_Try it_:
Tell how many lines in the data below hold the string "very"; give nothing but the number.
(Material provided)
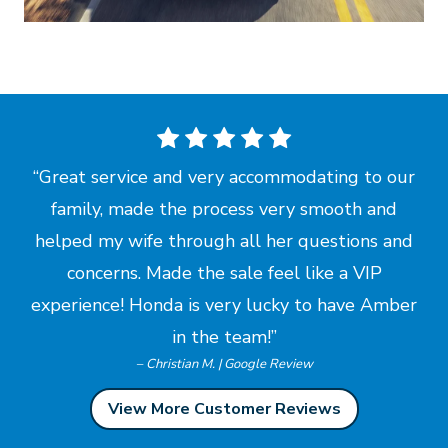
Great service and very accommodating to our
family, made the process very smooth and
helped my wife through all her questions and
concerns. Made the sale feel like a VIP
experience! Honda is very lucky to have Amber
in
the team!
– Christian M. | Google Review
View More Customer Reviews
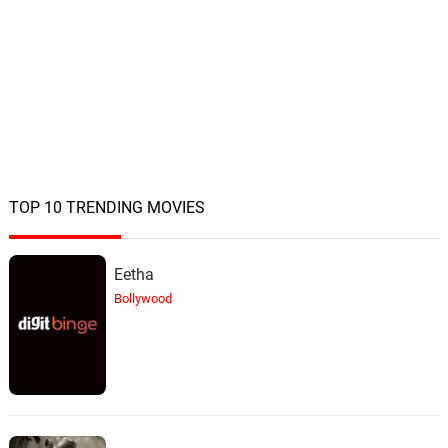
TOP 10 TRENDING MOVIES
Eetha
Bollywood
(End Material provided)
_Reply_:
3